Moving beyond these cosy little European cities, it may seem unlikely to choose Tokyo as a pattern book for a city not dominated by cars. But this sprawling mega-city-region is both the churning, constantly-evolving concrete-and-steel beast of Tetsuo Iron Man and Tokyo Ghoul, and simultaneously home to the most human-scale and super-green, safe and stimulating, peaceful and creative, walkable, bikeable and likeable neighbourhoods one could imagine.
In a typical Tokyo neighbourhood like Kamata or Koenji—outside of the tourist-heavy intensity of Shinjuku or Ginza—the streets are tight yet fluid, defined around people and greenery. On-street parking is not allowed, which allows for tumbles of plant pots, people on foot and on bike, for conversation and activities, for street life. A quietly breathtaking building like Ryue Nishizawa’s Moriyama House threads itself perfectly into these spaces, in a way that would be impossible were the car present en masse.
RYUE NISHIZAWA’S MORIYAMA HOUSE, DISSOLVING INTO A TYPICAL STREET IN KAMATA, TOKYO. PHOTO © DAN HILL
Car parking is ingeniously folded into architecture tucked away such that it’s the car that skulks furtively in the background, rather than forcing people to the margins. By the time it is on the street, logistics is performed largely on foot or bike.
The neighbourhoods are clustered around metro stations, which thread the city together at scale, across multiple, differentiated “centres.” The pattern is so simple: super-fast metro connecting super-slow neighbourhoods, distributed around multiple concentrations of activity; repeat until it covers most of Honshu’s southern mass, for 38 million people.
Tokyo shows us how to balance old technologies, like the bike and the metro, with new ones, like robotics—yet with green, humane streets to the fore. Japan’s unique and complex values, some age-old, drive this balancing act; yet it’s easy to see how those new characters of autonomous vehicles and micromobility could emerge on this intimate stage, humbly scurrying around in the background.
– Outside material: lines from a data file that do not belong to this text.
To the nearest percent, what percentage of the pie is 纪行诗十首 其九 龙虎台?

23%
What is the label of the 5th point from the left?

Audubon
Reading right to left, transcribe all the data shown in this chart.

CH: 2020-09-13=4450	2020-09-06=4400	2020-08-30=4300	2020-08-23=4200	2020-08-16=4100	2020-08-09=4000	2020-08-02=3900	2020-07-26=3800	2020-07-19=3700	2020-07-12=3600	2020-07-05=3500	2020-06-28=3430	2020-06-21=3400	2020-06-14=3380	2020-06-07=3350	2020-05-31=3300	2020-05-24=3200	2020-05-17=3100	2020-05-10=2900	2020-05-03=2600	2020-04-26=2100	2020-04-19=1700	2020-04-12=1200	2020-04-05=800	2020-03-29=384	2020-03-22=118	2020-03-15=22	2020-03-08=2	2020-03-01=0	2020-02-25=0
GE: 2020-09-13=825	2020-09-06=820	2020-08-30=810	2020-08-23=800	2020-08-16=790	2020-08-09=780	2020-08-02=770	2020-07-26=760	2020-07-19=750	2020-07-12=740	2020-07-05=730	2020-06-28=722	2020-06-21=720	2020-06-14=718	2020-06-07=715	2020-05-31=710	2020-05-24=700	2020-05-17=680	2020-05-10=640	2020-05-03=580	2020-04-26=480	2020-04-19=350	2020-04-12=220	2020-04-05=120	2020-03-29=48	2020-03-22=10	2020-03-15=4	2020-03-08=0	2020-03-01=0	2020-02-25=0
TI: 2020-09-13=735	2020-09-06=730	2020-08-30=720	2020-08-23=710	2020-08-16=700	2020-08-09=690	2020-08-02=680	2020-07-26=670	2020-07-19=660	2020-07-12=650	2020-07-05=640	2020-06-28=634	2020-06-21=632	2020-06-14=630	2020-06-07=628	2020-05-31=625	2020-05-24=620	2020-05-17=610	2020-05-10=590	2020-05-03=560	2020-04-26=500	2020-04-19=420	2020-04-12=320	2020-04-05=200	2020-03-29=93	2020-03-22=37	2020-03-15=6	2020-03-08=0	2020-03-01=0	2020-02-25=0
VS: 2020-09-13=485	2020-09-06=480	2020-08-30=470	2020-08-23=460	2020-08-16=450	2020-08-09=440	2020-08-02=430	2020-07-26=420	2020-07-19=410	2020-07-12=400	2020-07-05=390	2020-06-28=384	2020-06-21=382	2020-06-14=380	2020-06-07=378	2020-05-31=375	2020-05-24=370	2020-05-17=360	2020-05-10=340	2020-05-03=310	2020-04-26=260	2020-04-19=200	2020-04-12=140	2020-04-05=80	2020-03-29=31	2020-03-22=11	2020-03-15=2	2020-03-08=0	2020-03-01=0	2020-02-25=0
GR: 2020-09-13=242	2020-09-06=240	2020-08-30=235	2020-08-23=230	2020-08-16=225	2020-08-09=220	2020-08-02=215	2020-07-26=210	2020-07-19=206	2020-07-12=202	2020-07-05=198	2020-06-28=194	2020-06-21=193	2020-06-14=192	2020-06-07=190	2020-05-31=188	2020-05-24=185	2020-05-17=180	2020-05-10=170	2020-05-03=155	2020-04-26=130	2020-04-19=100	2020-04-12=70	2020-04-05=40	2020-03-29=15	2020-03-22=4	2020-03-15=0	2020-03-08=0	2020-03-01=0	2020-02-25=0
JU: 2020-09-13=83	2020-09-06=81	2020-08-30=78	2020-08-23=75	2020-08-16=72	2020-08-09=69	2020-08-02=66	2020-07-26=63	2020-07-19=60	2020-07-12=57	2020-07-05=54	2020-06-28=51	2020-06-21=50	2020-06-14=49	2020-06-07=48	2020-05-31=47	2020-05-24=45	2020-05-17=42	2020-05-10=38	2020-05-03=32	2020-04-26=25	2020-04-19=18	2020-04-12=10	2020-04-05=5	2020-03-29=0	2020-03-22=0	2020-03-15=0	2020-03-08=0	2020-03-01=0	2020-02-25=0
Design brings form to ideas. It translates our values as a society into the hard and soft infrastructures of everyday life. In the past, those values were expressed as unyielding concrete freeways, deathly individualising suburbs, cheap loans and multiple cars parked on the lawn. Yet we have a choice as to the values that we design around for our next cities, for both the adaptation of yesterday’s concrete jungles or the new cities we build for the next billion.
The relevant technologies, from bikes to buses to Blockchain, are tried and tested and ready to roll. Our shared problems are clearer each day, and should give us every motivation for systemic change. The potential of people, place and ecology is richer than ever. Now we must learn how to put these things together in order to reveal the places and people around us, designing for shared spaces and services rather than the individual, digging our streets out from under the shadow of the car.